Part I. Ordinary Least Squares in Matrix Notation

In matrix notation, the ordinary least squares (OLS) estimates of simple linear regression and factorial analysis is a straightforward generalization of:

\[ {\bf y} = {\bf X} \beta^T + {\bf \epsilon} \]

Here, \({\bf y}\) is a \(n \times 1\) vector of observations1, \(\beta^T\) represents a \(1 \times k\) of regression coefficients (intercepts, group means, regression coefficients, etc.), \(X\) is an \(n \times k\) “design matrix” for the model (more on this later), and \({\bf \epsilon}\) is a vector of random “errors”2.

To sink into \(X\), the design matrix, a bit, consider the familiar intercept / slope model (\({\bf y} = \alpha + \beta {\bf x} + {\bf \epsilon}\)). Here \(X\) will have TWO columns \((1, {\bf x})\), one for the intercept, the second for the covariate \(x\). An even SIMPLER case is to only have an intercept column, where every element is = 1. This is equivalent to just estimating a mean and standard deviation. Walking through the examples below may provide some intuition for why a column of 1’s is an “intercept”.

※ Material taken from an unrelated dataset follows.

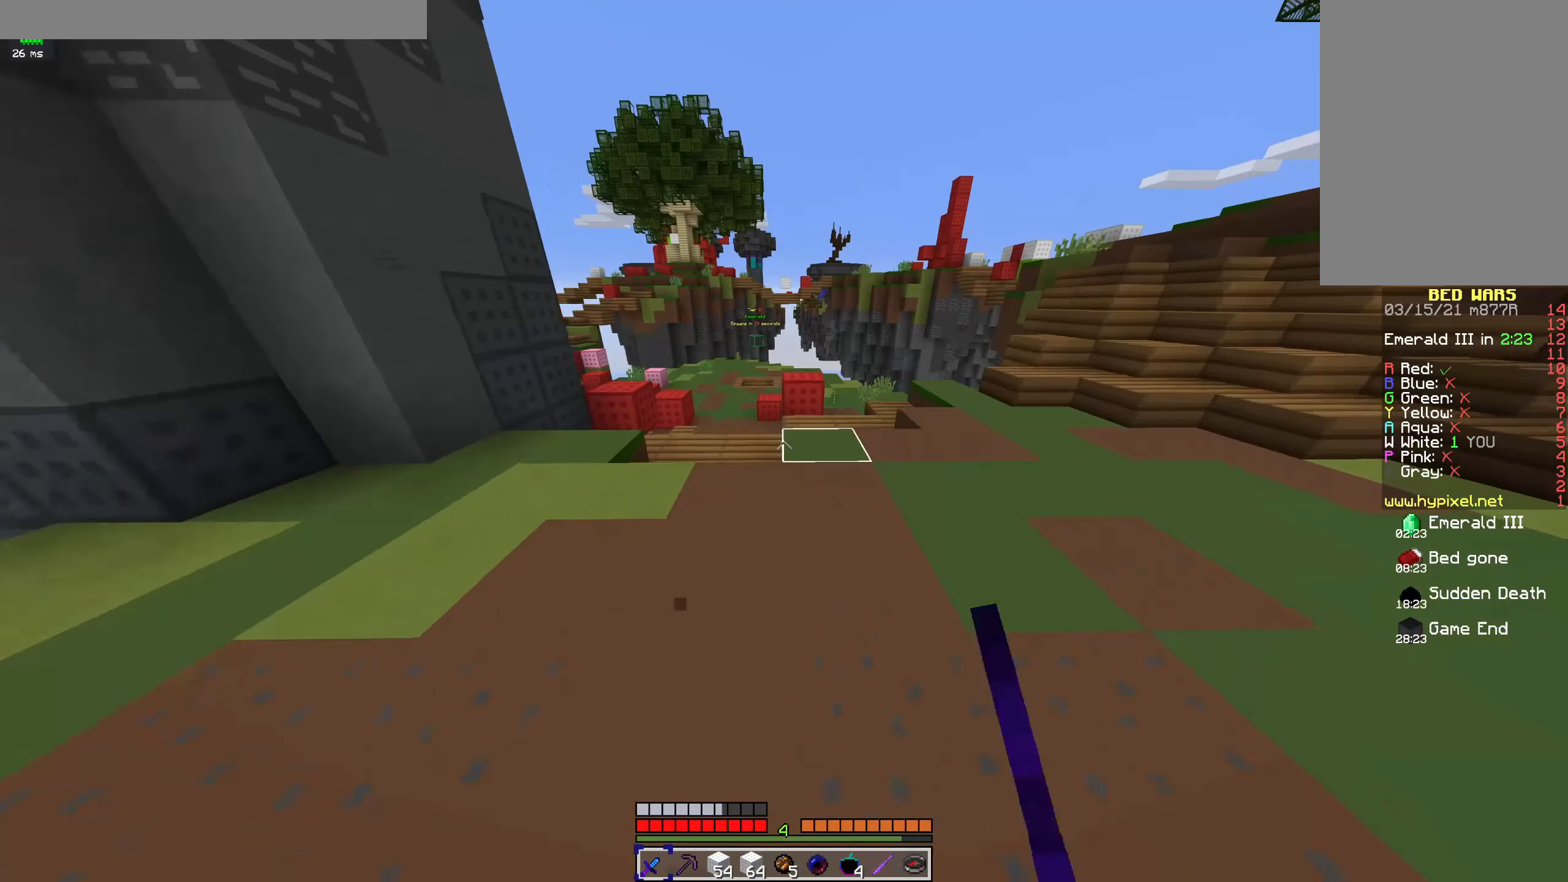
{"keys": ["w"], "mouse": ["left"], "events": [[34, "mouse_left", "up"], [67, "d", "up"], [167, "mouse_left", "down"], [300, "a", "down"], [467, "a", "up"]]}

And never forget that our goal is to estimate all the \(\beta\) values (and also the ever-forgotten \(\sigma\) standard deviation of the \(\epsilon\)).

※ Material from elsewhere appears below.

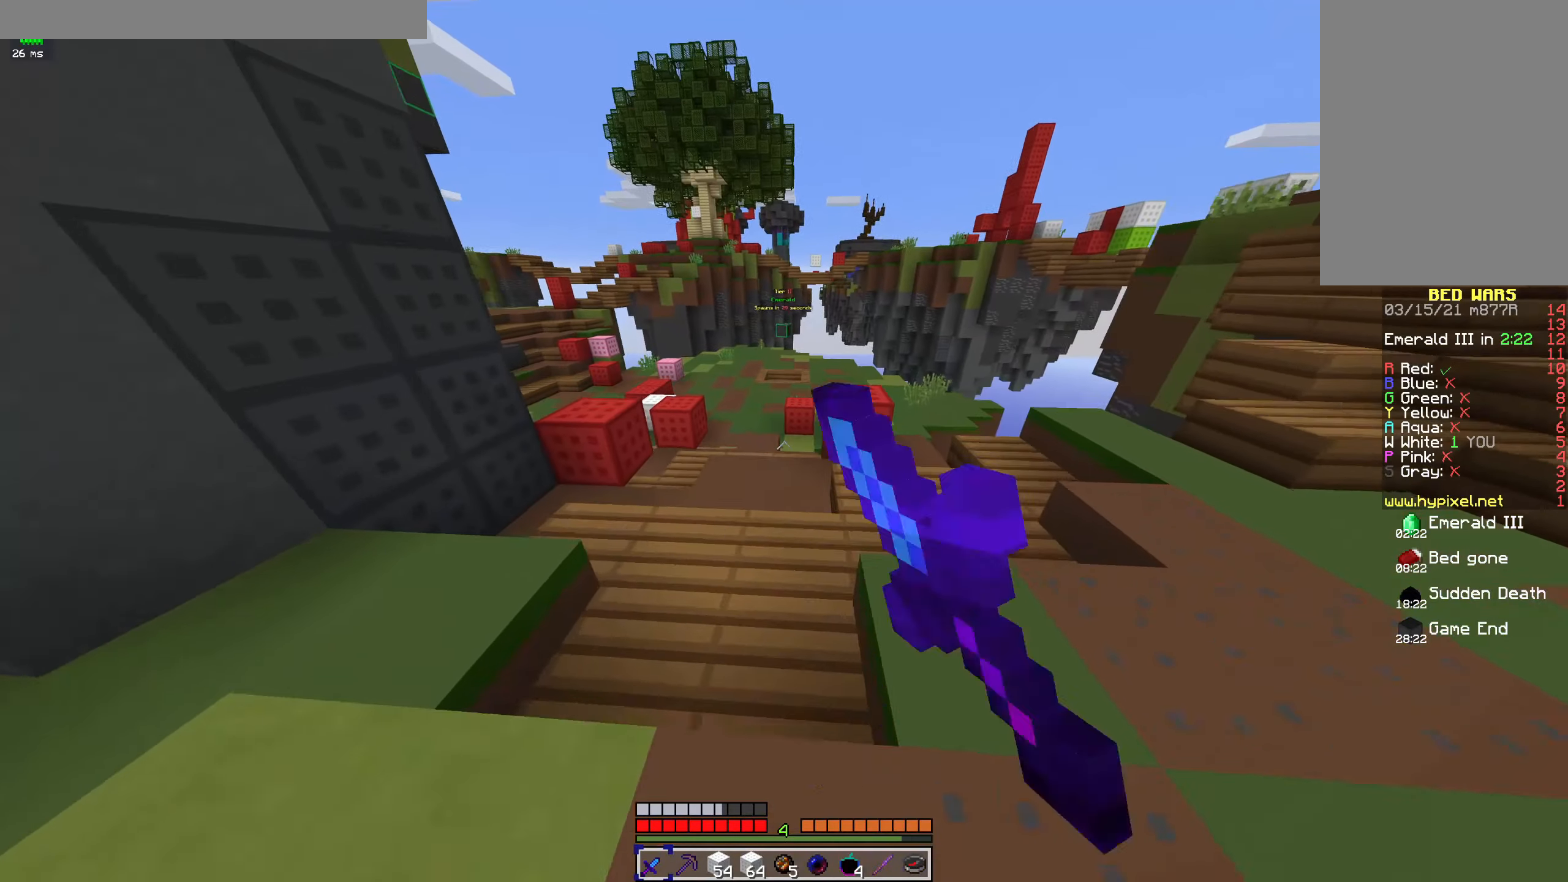
{"keys": ["w"], "mouse": ["left"], "events": []}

1. Solving for \(\widehat{\beta}\)

Just a bit of algebra & calculus here. We really want to minimize those residuals \(\epsilon\), which we do by taking the derivative and setting to 0. So:

\[{\partial {\bf \epsilon} \over \partial\beta} = {\partial \left( {\bf y} - X \beta^T \right) \over \partial \beta}\]

It seems crazy that this is even possible, but once you get used to it - matrix / vector calculus is pretty similar to scalar (number) calculus. In any case, you CAN take that derivative, and you CAN set it equal to 0, and you CAN solve for \(\beta\) (even though it’s a vector and X is a FREAKING MATRIX[!!]) and you get a solution that looks like this:

\[\hat{\beta} = \left(\mathbf{X}^T \mathbf{X}\right)^{-1} \mathbf{X}^T y\]

This is general, and computable (i.e. no need to numerically look for a solution). But it does need some picking apart and explaining. We’ll do some simple examples below.

2. Mean only model

If there are no covariates, the model is simply:
\[Y \sim {\cal N}(\beta_0, \sigma^2) \]

(Obviously, \(\beta_0\) = \(\mu\) = \(\alpha\), as the intercept is the mean)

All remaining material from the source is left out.